(Passage shown Opens)
We separately replaced 10%, 20%, and 30% samples of the training set with noise samples and generated three training sets with different numbers of noise samples to test the performance of the model in different noise environments. Meanwhile, the validation and test sets were kept the same as the PROMISE dataset. The generated noisy datasets were used to answer RQ2 and RQ3.

4.3. Experiment Settings

As shown in Table 4 above, 14 machine learning algorithms were selected as candidates for model aggregation. Python’s scikit-learn was then used to process any algorithms that required hyperparameter optimization and feature selection.

The experiments were carried out using Ubuntu20.04 and Python 3.8 on an Intel E5-2620 CPU with 32 GB of memory and a NVidia GeForce RTX 2080 with 16 GB of RAM.

4.4. Comparison Methods

For RQ1, the SOTA oversampling method SMOTUNED [46] was used to verify the effectiveness of US-PONR in non-noisy SDP datasets.
(Passage shown Closes)
> **Check your understanding**
A. Answer each question from the experiment passage.
(i) What percentages of the training set were replaced with noise samples?
(ii) How many machine learning algorithms were selected as candidates for model aggregation?
(iii) Which oversampling method was used for RQ1?
B. Reproduce the experiment passage between "We separately replaced" and "RQ2 and RQ3.", inclusive.
(Study material Opens)
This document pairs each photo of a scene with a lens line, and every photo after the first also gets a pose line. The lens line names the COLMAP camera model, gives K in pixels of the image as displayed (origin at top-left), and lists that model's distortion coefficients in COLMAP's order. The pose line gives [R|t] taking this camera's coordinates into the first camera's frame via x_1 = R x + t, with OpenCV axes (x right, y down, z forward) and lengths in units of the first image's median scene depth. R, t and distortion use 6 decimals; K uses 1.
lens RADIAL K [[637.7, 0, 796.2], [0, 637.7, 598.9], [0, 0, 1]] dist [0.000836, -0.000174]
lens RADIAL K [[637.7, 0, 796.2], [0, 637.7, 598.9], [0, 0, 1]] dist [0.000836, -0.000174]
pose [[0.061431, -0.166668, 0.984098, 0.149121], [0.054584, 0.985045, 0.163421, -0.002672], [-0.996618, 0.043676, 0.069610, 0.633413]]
(Study material Closes)
(Study material Opens)
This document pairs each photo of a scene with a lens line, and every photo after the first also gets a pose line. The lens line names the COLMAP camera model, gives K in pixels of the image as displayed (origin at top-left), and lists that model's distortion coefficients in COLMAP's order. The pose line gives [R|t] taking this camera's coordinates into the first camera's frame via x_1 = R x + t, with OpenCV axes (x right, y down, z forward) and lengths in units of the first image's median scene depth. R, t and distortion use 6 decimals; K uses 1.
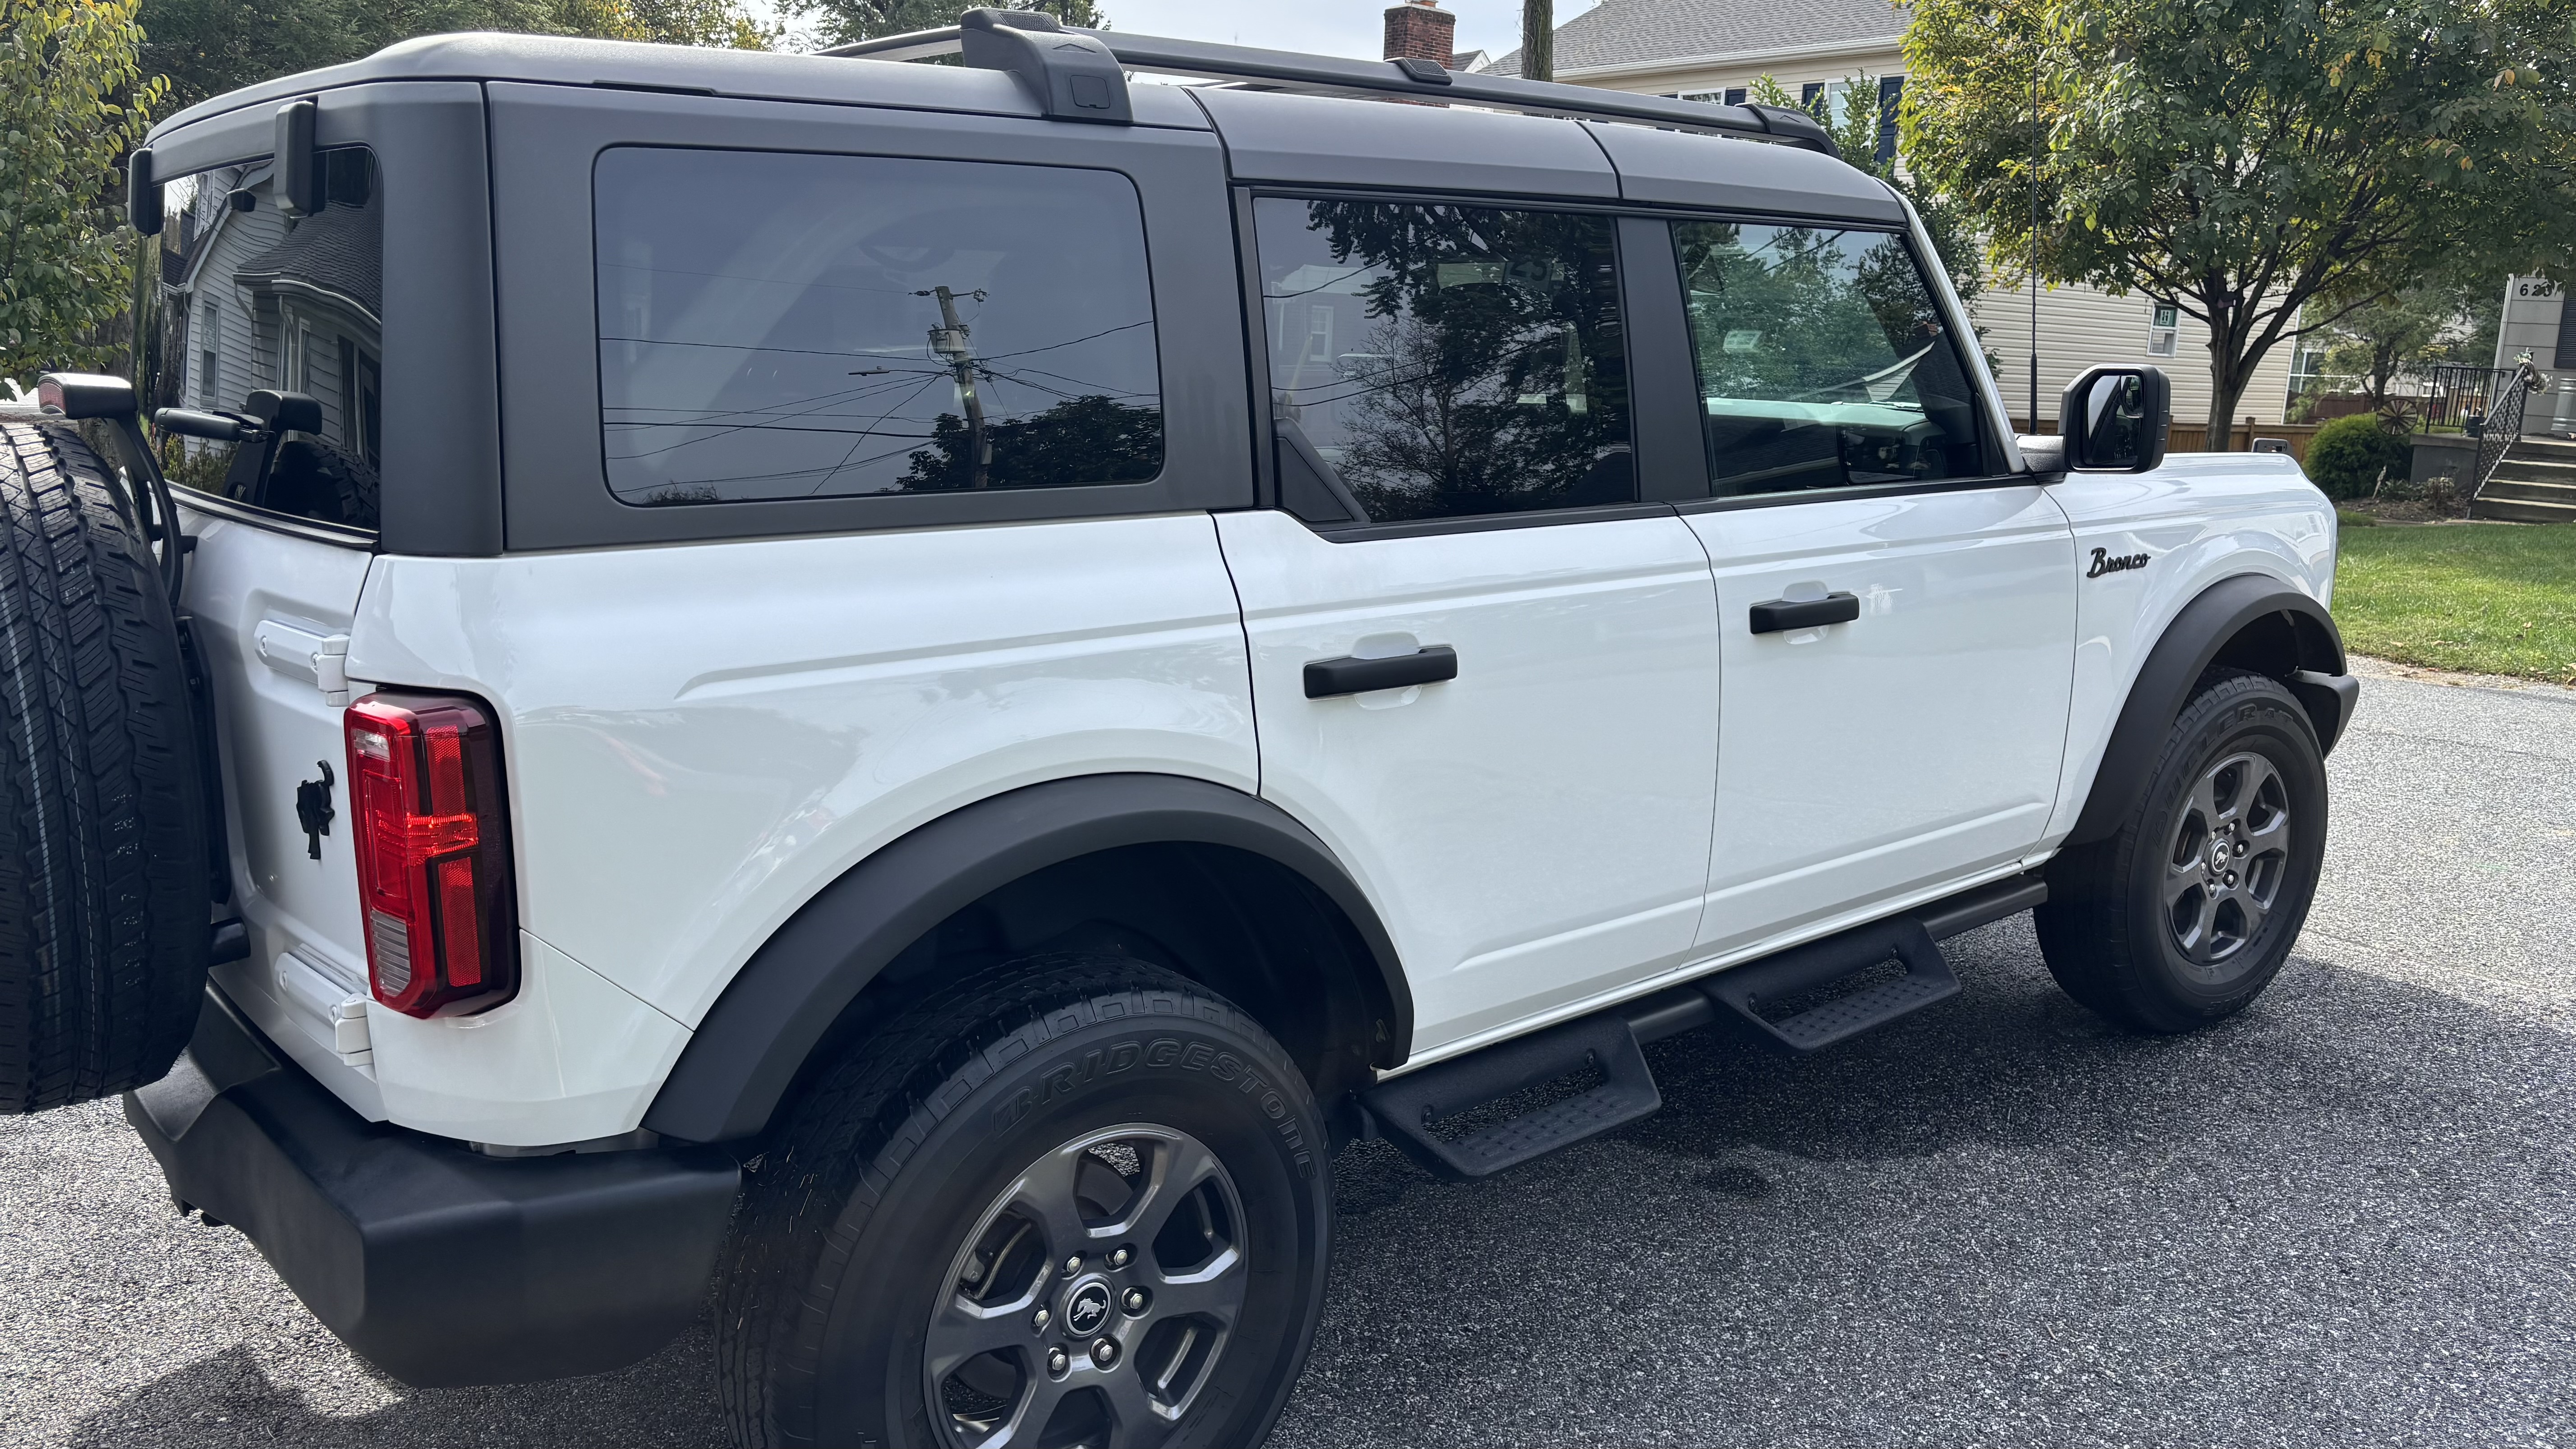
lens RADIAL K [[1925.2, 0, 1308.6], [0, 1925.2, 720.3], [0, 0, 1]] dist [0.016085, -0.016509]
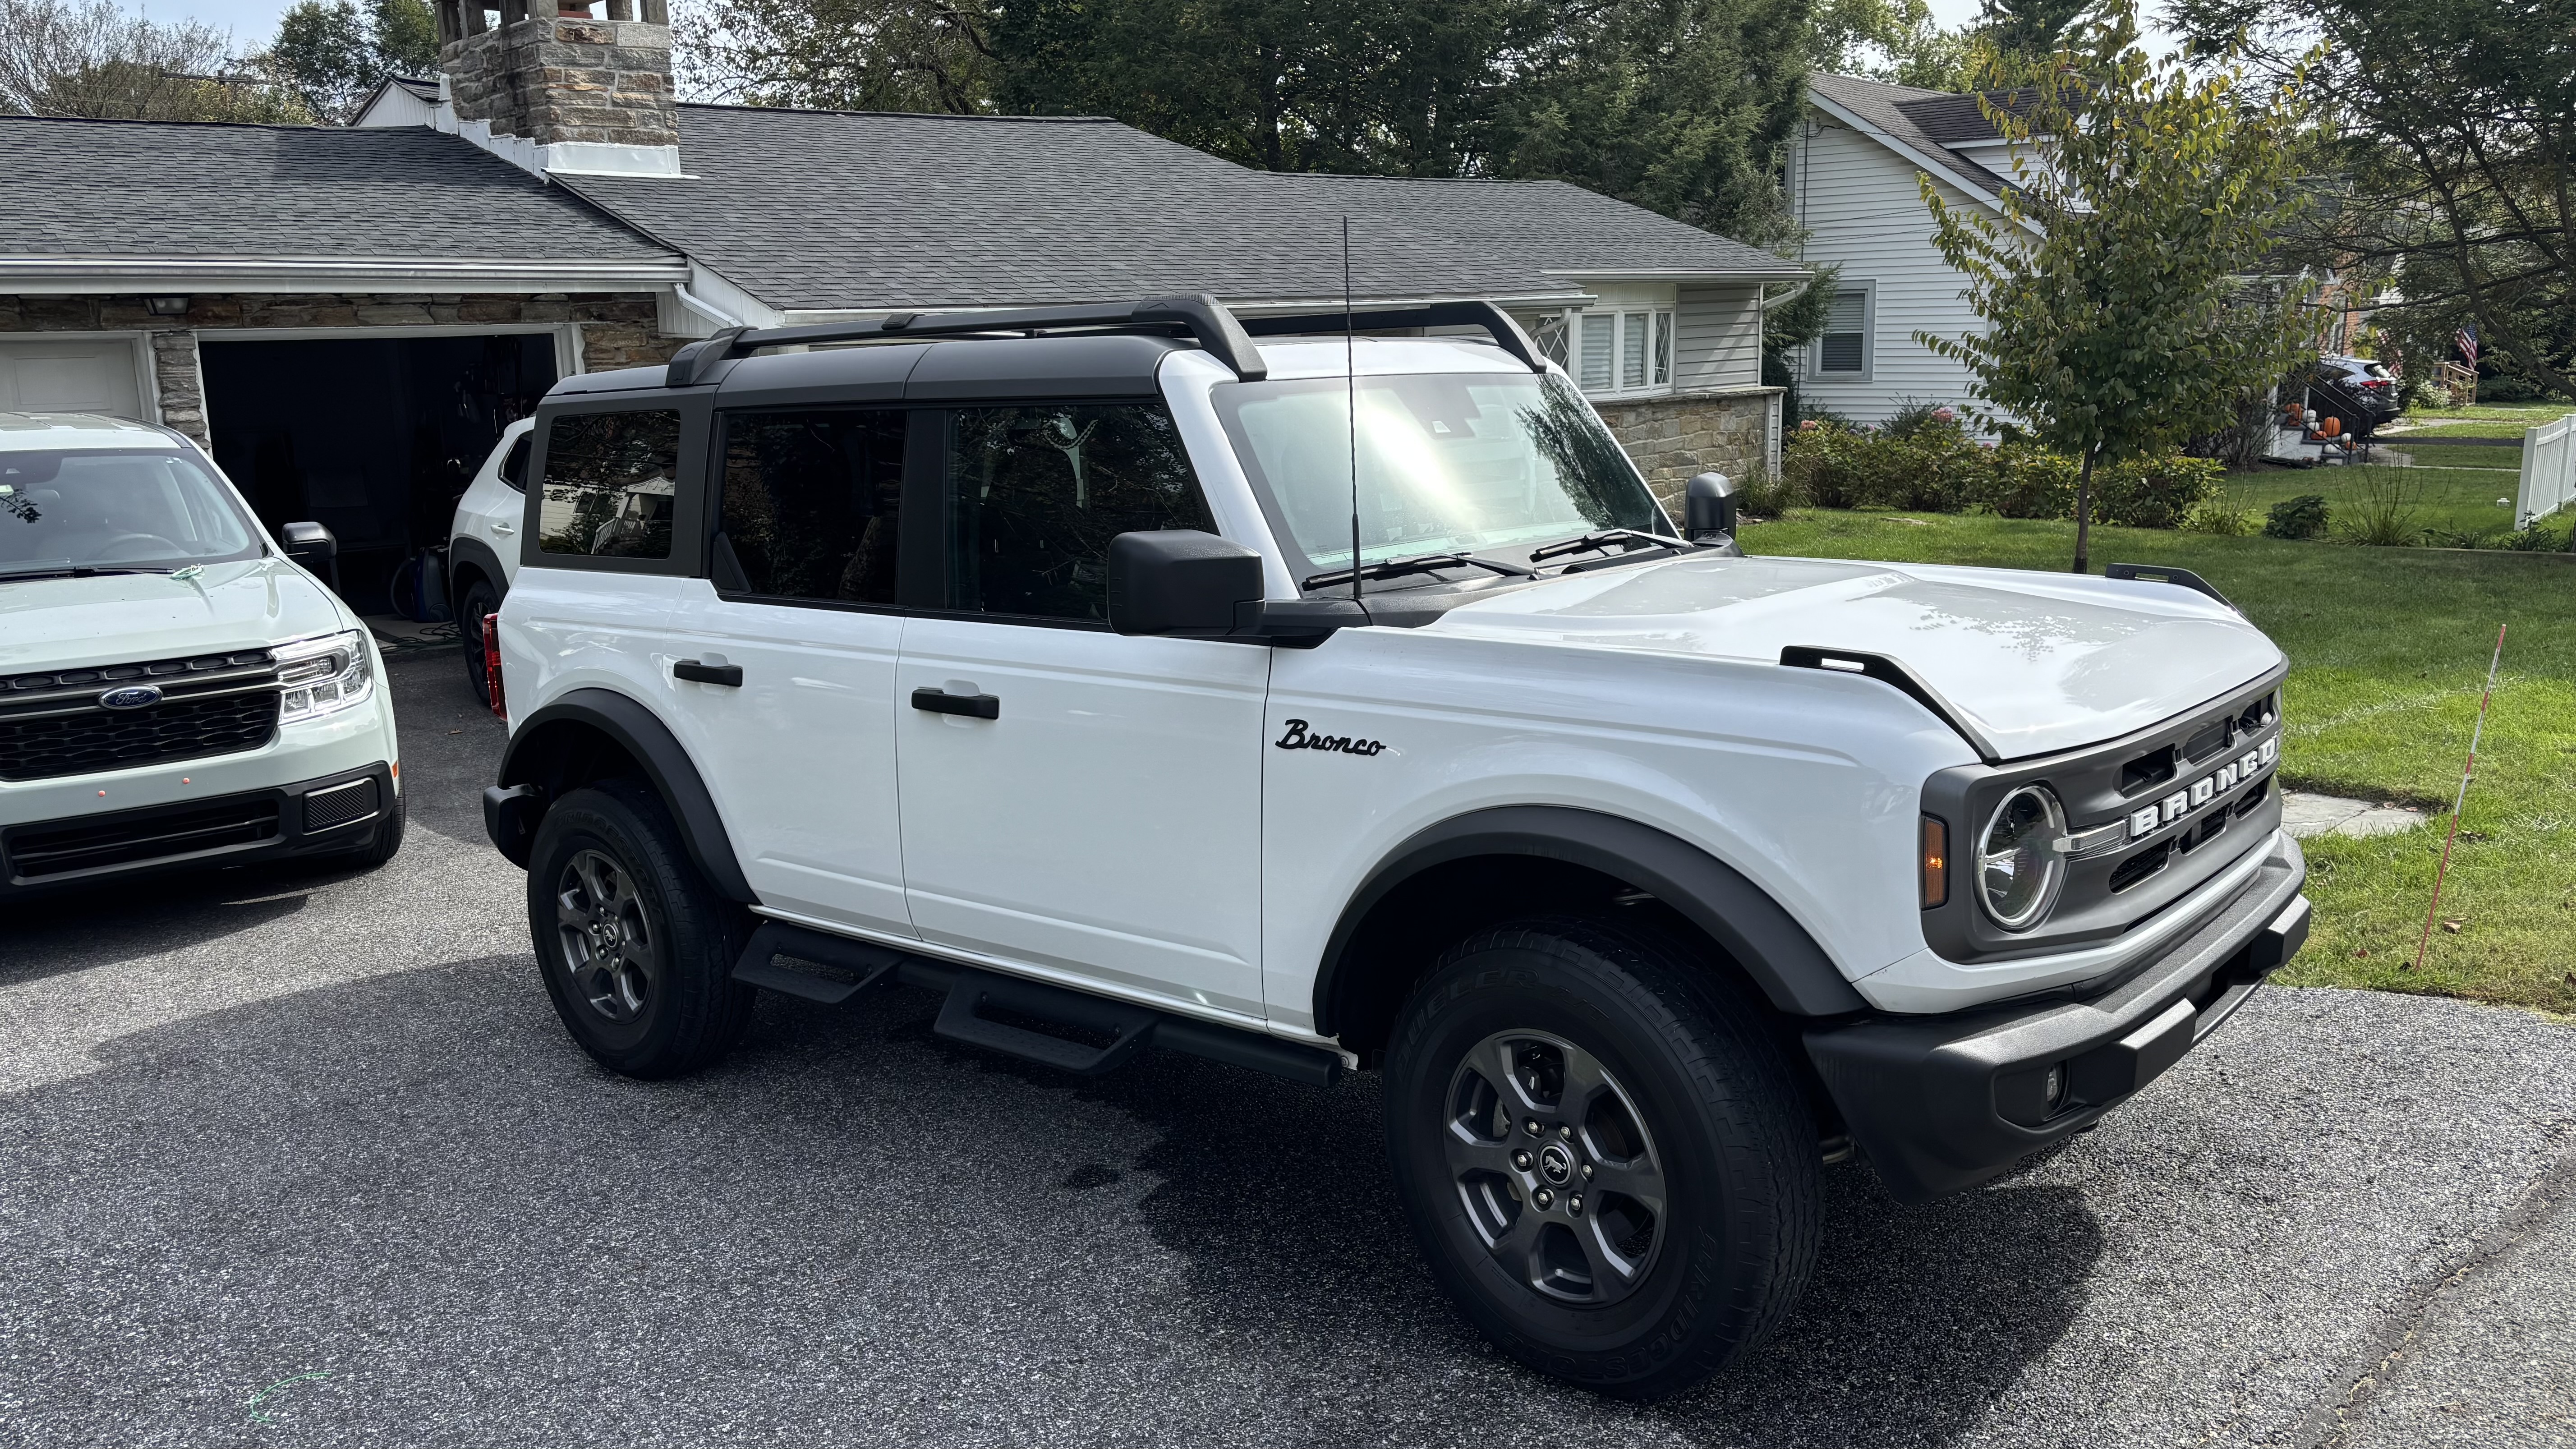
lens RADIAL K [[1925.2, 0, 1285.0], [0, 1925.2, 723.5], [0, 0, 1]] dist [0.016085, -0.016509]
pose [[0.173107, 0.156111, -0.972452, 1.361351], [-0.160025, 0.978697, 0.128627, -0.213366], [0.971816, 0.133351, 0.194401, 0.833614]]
(Study material Closes)
> **Task answers**
A.
(i) 10%, 20%, and 30%
(ii) 14
(iii) SMOTUNED

B.
We separately replaced 10%, 20%, and 30% samples of the training set with noise samples and generated three training sets with different numbers of noise samples to test the performance of the model in different noise environments. Meanwhile, the validation and test sets were kept the same as the PROMISE dataset. The generated noisy datasets were used to answer RQ2 and RQ3.